● **REQUIREMENT**
Repeat the whole listing below, word for word.

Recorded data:
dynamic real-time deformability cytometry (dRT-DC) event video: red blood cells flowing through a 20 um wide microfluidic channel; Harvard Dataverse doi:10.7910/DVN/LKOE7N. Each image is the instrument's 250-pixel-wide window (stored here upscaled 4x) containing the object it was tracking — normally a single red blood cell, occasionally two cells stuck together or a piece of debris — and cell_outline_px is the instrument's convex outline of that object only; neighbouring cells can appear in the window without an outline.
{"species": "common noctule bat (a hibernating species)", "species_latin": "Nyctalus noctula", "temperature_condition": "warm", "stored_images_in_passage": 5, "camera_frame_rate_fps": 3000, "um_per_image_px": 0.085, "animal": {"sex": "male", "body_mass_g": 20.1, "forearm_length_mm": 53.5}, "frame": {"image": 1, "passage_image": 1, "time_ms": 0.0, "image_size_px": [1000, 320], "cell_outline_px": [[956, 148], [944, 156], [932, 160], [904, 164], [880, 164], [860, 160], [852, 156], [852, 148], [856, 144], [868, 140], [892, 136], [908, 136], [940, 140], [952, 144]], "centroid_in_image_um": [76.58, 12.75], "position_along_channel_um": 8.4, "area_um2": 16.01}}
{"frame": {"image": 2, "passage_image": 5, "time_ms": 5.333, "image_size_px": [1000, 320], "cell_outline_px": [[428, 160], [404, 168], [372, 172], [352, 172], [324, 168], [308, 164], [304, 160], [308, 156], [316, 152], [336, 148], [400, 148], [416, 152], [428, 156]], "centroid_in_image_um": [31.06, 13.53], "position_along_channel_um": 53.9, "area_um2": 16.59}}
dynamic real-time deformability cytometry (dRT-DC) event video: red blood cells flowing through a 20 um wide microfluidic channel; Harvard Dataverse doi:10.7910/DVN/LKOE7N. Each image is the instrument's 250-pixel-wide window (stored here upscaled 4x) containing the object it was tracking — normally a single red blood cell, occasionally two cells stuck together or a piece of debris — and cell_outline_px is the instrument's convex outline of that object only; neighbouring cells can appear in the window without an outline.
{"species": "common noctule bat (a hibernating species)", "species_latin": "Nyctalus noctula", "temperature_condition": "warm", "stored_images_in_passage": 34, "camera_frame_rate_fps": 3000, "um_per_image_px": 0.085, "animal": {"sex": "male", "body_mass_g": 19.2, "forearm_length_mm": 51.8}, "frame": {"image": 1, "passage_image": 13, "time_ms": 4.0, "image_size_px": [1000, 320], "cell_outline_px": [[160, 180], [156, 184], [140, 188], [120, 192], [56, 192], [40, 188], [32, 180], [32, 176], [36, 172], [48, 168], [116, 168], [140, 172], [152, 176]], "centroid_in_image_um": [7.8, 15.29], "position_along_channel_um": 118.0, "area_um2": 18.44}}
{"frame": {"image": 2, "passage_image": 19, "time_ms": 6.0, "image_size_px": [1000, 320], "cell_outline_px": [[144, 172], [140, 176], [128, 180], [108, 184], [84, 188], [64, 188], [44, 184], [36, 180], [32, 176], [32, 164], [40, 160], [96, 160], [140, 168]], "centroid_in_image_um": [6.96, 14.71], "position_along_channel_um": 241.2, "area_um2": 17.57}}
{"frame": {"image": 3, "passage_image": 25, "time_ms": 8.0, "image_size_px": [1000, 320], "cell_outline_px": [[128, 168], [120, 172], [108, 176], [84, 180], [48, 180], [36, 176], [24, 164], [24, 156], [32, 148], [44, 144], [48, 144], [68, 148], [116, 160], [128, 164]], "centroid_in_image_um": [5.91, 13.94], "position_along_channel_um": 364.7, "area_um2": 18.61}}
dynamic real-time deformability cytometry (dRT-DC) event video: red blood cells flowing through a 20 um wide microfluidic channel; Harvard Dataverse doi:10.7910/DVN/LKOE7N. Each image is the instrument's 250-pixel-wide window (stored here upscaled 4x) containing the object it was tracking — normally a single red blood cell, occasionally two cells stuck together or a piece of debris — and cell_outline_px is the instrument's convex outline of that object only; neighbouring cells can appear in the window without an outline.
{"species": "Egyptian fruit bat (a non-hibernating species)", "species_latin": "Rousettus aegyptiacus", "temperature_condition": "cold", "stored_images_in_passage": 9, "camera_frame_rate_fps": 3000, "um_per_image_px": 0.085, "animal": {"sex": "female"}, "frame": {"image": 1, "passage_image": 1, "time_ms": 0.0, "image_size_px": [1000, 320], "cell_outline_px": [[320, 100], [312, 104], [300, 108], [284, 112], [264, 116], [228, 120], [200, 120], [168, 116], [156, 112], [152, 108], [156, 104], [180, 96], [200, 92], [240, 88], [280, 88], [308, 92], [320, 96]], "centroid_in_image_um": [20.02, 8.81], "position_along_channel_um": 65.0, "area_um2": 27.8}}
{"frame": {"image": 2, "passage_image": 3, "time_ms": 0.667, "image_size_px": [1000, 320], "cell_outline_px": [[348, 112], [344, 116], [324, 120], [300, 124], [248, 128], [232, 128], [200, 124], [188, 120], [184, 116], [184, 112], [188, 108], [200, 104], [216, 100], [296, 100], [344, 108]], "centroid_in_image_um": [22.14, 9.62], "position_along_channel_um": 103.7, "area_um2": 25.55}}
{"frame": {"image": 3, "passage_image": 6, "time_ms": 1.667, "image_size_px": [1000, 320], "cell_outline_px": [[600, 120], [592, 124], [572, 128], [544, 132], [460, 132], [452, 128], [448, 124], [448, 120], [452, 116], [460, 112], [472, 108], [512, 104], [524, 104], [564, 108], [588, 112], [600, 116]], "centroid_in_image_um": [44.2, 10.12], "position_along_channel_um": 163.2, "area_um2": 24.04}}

● **RESULT**
dynamic real-time deformability cytometry (dRT-DC) event video: red blood cells flowing through a 20 um wide microfluidic channel; Harvard Dataverse doi:10.7910/DVN/LKOE7N. Each image is the instrument's 250-pixel-wide window (stored here upscaled 4x) containing the object it was tracking — normally a single red blood cell, occasionally two cells stuck together or a piece of debris — and cell_outline_px is the instrument's convex outline of that object only; neighbouring cells can appear in the window without an outline.
{"species": "common noctule bat (a hibernating species)", "species_latin": "Nyctalus noctula", "temperature_condition": "warm", "stored_images_in_passage": 5, "camera_frame_rate_fps": 3000, "um_per_image_px": 0.085, "animal": {"sex": "male", "body_mass_g": 20.1, "forearm_length_mm": 53.5}, "frame": {"image": 1, "passage_image": 1, "time_ms": 0.0, "image_size_px": [1000, 320], "cell_outline_px": [[956, 148], [944, 156], [932, 160], [904, 164], [880, 164], [860, 160], [852, 156], [852, 148], [856, 144], [868, 140], [892, 136], [908, 136], [940, 140], [952, 144]], "centroid_in_image_um": [76.58, 12.75], "position_along_channel_um": 8.4, "area_um2": 16.01}}
{"frame": {"image": 2, "passage_image": 5, "time_ms": 5.333, "image_size_px": [1000, 320], "cell_outline_px": [[428, 160], [404, 168], [372, 172], [352, 172], [324, 168], [308, 164], [304, 160], [308, 156], [316, 152], [336, 148], [400, 148], [416, 152], [428, 156]], "centroid_in_image_um": [31.06, 13.53], "position_along_channel_um": 53.9, "area_um2": 16.59}}
dynamic real-time deformability cytometry (dRT-DC) event video: red blood cells flowing through a 20 um wide microfluidic channel; Harvard Dataverse doi:10.7910/DVN/LKOE7N. Each image is the instrument's 250-pixel-wide window (stored here upscaled 4x) containing the object it was tracking — normally a single red blood cell, occasionally two cells stuck together or a piece of debris — and cell_outline_px is the instrument's convex outline of that object only; neighbouring cells can appear in the window without an outline.
{"species": "common noctule bat (a hibernating species)", "species_latin": "Nyctalus noctula", "temperature_condition": "warm", "stored_images_in_passage": 34, "camera_frame_rate_fps": 3000, "um_per_image_px": 0.085, "animal": {"sex": "male", "body_mass_g": 19.2, "forearm_length_mm": 51.8}, "frame": {"image": 1, "passage_image": 13, "time_ms": 4.0, "image_size_px": [1000, 320], "cell_outline_px": [[160, 180], [156, 184], [140, 188], [120, 192], [56, 192], [40, 188], [32, 180], [32, 176], [36, 172], [48, 168], [116, 168], [140, 172], [152, 176]], "centroid_in_image_um": [7.8, 15.29], "position_along_channel_um": 118.0, "area_um2": 18.44}}
{"frame": {"image": 2, "passage_image": 19, "time_ms": 6.0, "image_size_px": [1000, 320], "cell_outline_px": [[144, 172], [140, 176], [128, 180], [108, 184], [84, 188], [64, 188], [44, 184], [36, 180], [32, 176], [32, 164], [40, 160], [96, 160], [140, 168]], "centroid_in_image_um": [6.96, 14.71], "position_along_channel_um": 241.2, "area_um2": 17.57}}
{"frame": {"image": 3, "passage_image": 25, "time_ms": 8.0, "image_size_px": [1000, 320], "cell_outline_px": [[128, 168], [120, 172], [108, 176], [84, 180], [48, 180], [36, 176], [24, 164], [24, 156], [32, 148], [44, 144], [48, 144], [68, 148], [116, 160], [128, 164]], "centroid_in_image_um": [5.91, 13.94], "position_along_channel_um": 364.7, "area_um2": 18.61}}
dynamic real-time deformability cytometry (dRT-DC) event video: red blood cells flowing through a 20 um wide microfluidic channel; Harvard Dataverse doi:10.7910/DVN/LKOE7N. Each image is the instrument's 250-pixel-wide window (stored here upscaled 4x) containing the object it was tracking — normally a single red blood cell, occasionally two cells stuck together or a piece of debris — and cell_outline_px is the instrument's convex outline of that object only; neighbouring cells can appear in the window without an outline.
{"species": "Egyptian fruit bat (a non-hibernating species)", "species_latin": "Rousettus aegyptiacus", "temperature_condition": "cold", "stored_images_in_passage": 9, "camera_frame_rate_fps": 3000, "um_per_image_px": 0.085, "animal": {"sex": "female"}, "frame": {"image": 1, "passage_image": 1, "time_ms": 0.0, "image_size_px": [1000, 320], "cell_outline_px": [[320, 100], [312, 104], [300, 108], [284, 112], [264, 116], [228, 120], [200, 120], [168, 116], [156, 112], [152, 108], [156, 104], [180, 96], [200, 92], [240, 88], [280, 88], [308, 92], [320, 96]], "centroid_in_image_um": [20.02, 8.81], "position_along_channel_um": 65.0, "area_um2": 27.8}}
{"frame": {"image": 2, "passage_image": 3, "time_ms": 0.667, "image_size_px": [1000, 320], "cell_outline_px": [[348, 112], [344, 116], [324, 120], [300, 124], [248, 128], [232, 128], [200, 124], [188, 120], [184, 116], [184, 112], [188, 108], [200, 104], [216, 100], [296, 100], [344, 108]], "centroid_in_image_um": [22.14, 9.62], "position_along_channel_um": 103.7, "area_um2": 25.55}}
{"frame": {"image": 3, "passage_image": 6, "time_ms": 1.667, "image_size_px": [1000, 320], "cell_outline_px": [[600, 120], [592, 124], [572, 128], [544, 132], [460, 132], [452, 128], [448, 124], [448, 120], [452, 116], [460, 112], [472, 108], [512, 104], [524, 104], [564, 108], [588, 112], [600, 116]], "centroid_in_image_um": [44.2, 10.12], "position_along_channel_um": 163.2, "area_um2": 24.04}}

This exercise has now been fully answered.